▸ EXTRACT TO READ
A Golden Week in Pattaya: Ceramics, Cannabis Farms, a 3D Artist, and a Stranger Who Recognized Me by My Bamboo Pipe
Something happened that suddenly cut down how often I can get to Pattaya. I’ll write about that another time. What I decided was that I’d spend the last Golden Week of my thirties in Pattaya regardless. Not as a vacation. Honestly it was closer to a period of grinding through something difficult. I’d been genuinely stuck on cannabis bonsai for months. The full story is in the article “The cannabis bonsai confusion cleared: going to Pattaya to find driftwood and ceramics“, so read that first if you haven’t.
Something had finally started to come into focus for me around cannabis bonsai, which felt good. But the downside was that some of the driftwood and ceramics I already had at home no longer worked with the new direction. And with the debt situation I’m in, buying new ceramics wasn’t really an option. So when I saw on social media that Kanpai Reuse Pattaya was running a 90% off sale, I checked the time. 8 AM. Opening was 9 AM according to the post, so I decided to leave at 8:30.

Stored dataset lines:

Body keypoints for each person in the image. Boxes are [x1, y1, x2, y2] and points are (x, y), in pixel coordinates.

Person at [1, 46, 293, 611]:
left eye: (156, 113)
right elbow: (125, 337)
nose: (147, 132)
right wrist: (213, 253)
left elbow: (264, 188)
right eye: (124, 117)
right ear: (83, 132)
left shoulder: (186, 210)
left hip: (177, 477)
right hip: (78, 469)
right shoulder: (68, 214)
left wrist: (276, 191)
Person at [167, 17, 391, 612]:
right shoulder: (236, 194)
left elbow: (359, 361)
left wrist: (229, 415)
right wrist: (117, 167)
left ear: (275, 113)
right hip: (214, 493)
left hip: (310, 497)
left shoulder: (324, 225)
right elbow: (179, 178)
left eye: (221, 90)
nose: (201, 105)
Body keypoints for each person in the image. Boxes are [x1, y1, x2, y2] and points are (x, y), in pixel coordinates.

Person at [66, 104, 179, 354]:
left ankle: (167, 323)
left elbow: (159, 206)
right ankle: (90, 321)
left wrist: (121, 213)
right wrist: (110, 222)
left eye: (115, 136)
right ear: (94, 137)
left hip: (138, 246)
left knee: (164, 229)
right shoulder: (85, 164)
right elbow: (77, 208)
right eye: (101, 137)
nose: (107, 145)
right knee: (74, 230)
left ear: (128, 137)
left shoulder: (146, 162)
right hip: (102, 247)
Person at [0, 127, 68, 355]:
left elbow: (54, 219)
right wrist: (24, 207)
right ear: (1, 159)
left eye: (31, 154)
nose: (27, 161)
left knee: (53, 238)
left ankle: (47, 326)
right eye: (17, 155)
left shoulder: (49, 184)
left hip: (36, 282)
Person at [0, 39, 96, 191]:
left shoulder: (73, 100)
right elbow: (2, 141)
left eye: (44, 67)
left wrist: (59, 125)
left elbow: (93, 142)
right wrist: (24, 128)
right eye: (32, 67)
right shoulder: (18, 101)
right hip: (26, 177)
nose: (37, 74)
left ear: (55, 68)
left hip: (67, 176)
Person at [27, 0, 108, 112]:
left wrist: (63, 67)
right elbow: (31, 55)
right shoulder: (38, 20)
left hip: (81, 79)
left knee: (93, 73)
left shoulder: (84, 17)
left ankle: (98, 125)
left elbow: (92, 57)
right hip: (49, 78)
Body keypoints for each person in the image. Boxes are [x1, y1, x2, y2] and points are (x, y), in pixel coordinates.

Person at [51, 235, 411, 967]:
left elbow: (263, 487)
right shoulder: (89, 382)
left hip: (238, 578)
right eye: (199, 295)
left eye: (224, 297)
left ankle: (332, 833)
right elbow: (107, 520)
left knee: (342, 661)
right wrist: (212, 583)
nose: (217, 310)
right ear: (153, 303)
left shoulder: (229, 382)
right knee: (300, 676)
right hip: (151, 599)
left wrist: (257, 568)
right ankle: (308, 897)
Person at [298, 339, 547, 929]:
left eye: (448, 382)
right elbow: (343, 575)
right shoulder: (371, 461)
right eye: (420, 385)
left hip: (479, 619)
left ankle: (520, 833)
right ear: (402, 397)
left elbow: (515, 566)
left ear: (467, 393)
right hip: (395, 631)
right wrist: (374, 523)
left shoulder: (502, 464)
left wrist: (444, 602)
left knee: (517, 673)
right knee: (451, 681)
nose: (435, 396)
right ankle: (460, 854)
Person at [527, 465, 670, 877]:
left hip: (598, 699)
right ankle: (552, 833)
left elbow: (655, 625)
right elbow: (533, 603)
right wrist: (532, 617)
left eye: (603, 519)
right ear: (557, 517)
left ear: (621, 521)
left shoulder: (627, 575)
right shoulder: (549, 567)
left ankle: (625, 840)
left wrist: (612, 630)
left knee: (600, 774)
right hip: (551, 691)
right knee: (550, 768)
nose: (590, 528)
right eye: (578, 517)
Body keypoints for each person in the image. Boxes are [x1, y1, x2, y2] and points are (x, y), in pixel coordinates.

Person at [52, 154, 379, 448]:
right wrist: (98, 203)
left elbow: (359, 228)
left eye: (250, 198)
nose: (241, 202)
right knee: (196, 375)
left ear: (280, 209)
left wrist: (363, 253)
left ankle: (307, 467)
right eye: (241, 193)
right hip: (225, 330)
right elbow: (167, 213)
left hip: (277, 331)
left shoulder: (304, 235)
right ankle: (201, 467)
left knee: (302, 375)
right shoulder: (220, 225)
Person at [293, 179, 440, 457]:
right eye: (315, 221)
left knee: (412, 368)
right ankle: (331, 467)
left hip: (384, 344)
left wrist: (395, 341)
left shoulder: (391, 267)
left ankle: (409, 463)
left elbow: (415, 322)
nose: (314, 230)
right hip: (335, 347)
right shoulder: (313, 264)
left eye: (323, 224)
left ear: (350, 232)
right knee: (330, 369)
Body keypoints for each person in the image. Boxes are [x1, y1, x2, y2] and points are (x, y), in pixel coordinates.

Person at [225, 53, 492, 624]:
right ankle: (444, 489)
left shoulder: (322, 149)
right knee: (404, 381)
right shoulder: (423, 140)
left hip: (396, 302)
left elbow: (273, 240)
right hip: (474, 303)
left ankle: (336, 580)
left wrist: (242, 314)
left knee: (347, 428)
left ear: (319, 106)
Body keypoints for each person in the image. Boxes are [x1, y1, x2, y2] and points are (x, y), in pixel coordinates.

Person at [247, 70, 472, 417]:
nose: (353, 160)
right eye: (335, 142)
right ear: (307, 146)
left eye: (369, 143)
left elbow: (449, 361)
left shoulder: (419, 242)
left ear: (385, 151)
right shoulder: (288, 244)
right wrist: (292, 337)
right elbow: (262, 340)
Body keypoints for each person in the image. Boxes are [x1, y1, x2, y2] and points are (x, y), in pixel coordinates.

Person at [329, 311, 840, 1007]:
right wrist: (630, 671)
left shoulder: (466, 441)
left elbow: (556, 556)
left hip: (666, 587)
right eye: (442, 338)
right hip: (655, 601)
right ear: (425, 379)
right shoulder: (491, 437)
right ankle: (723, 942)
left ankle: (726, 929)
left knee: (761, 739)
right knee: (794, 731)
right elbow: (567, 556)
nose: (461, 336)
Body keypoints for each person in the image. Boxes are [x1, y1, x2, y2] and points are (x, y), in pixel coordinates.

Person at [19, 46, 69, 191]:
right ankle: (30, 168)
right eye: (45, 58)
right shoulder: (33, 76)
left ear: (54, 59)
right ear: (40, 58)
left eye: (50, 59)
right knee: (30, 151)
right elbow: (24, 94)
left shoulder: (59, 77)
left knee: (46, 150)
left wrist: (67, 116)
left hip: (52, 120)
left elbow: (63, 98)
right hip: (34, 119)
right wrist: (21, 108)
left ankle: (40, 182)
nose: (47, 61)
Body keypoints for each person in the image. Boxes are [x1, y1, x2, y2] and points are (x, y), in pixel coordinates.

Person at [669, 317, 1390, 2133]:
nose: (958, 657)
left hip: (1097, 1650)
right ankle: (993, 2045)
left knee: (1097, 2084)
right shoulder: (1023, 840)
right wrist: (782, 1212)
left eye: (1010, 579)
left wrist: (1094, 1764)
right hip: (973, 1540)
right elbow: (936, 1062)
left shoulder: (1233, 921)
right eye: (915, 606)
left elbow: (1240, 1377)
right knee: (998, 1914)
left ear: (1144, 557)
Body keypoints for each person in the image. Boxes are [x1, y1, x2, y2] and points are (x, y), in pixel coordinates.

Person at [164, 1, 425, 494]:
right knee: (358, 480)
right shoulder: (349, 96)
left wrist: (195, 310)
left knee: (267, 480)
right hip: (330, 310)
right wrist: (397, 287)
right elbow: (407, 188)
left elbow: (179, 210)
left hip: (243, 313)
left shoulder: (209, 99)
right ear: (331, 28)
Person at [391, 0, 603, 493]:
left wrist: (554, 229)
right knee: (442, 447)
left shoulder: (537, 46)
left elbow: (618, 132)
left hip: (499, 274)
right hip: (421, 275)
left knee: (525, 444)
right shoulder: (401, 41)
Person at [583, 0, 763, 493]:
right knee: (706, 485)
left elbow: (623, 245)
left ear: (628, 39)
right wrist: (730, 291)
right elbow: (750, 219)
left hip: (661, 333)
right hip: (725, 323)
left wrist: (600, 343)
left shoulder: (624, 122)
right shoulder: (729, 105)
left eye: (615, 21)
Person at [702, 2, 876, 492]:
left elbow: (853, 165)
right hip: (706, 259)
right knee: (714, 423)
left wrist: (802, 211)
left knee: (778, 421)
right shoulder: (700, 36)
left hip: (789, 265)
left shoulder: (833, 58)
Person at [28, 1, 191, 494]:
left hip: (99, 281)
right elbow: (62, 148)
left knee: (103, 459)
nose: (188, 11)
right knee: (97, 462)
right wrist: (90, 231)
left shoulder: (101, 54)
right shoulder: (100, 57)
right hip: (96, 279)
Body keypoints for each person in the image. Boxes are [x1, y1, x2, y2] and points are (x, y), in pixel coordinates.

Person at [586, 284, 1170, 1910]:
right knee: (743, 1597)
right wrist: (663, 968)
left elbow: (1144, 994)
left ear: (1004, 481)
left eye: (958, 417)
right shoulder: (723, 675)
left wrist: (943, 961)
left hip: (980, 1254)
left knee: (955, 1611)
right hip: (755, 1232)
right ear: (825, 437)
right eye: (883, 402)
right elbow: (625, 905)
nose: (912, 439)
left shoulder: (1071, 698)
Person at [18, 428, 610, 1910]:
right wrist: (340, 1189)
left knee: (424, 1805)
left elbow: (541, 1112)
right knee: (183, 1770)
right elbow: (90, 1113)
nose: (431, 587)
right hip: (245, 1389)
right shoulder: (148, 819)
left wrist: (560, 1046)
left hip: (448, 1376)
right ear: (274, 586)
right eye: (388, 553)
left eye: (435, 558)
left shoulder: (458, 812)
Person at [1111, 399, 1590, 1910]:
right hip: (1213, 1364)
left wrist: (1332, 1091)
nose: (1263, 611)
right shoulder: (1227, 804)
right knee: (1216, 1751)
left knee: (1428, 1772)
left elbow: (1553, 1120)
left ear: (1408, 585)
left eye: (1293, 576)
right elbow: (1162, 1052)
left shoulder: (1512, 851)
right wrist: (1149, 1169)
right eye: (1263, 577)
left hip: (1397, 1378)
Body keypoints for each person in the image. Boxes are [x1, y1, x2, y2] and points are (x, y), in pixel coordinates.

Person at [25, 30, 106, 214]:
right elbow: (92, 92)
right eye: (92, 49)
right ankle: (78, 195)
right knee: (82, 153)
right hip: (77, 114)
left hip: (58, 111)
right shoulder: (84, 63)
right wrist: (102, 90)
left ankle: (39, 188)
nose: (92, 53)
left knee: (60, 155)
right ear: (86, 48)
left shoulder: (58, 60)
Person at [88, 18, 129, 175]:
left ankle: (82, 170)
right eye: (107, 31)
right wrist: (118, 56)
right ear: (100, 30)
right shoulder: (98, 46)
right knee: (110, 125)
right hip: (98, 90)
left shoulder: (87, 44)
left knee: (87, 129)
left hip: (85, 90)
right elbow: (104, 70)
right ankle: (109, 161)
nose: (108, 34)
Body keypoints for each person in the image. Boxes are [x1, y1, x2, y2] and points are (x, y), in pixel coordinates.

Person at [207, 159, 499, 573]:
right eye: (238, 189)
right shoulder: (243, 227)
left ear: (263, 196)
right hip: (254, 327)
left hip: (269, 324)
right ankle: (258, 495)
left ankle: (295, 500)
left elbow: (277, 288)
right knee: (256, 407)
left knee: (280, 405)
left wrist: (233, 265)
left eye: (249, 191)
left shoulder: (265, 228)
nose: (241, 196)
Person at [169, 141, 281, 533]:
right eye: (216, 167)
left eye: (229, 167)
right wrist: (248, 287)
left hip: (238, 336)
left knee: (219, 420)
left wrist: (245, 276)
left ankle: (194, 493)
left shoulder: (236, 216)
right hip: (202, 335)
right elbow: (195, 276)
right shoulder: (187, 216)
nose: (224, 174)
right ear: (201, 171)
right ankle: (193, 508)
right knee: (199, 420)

▸ WHAT YOU NEED TO DO
Could you pick up the Golden Week in Pattaya account above and carry it on from its last sentence?

▸ TASK ANSWER
Kiefez Strainz is the premium flower line from Kiefez, different from their pre-rolls in that it’s pure flower for people who want to roll their own. Indoor-grown to GACP standards, top-shelf quality, with each strain designed for a specific aromatic and experiential profile. Fresh lots come in regularly. The whole Kiefez brand is built around experience design, so Strainz gives you the ability to choose by flavor and effect rather than just picking flower off a shelf.
Hunting for ceramics takes real mental preparation. I always roll a couple of joints before heading out. This time I picked Mango Haze from Kiefez Strainz. Ripe mango sweetness with a hint of spice and herb underneath, bright and tropical. Perfect for a daytime smoke before going somewhere hot and difficult. The dread of fighting the heat faded, and I rode the bike to Kanpai Reuse Pattaya feeling okay about the day.
Kanpai Reuse Pattaya: Hunting for Cannabis Bonsai Vessels

I called a bike and headed to Kanpai Reuse Pattaya, about 20 minutes north of central Pattaya. It’s a second-hand market that regularly imports containers of Japanese goods and sells them here.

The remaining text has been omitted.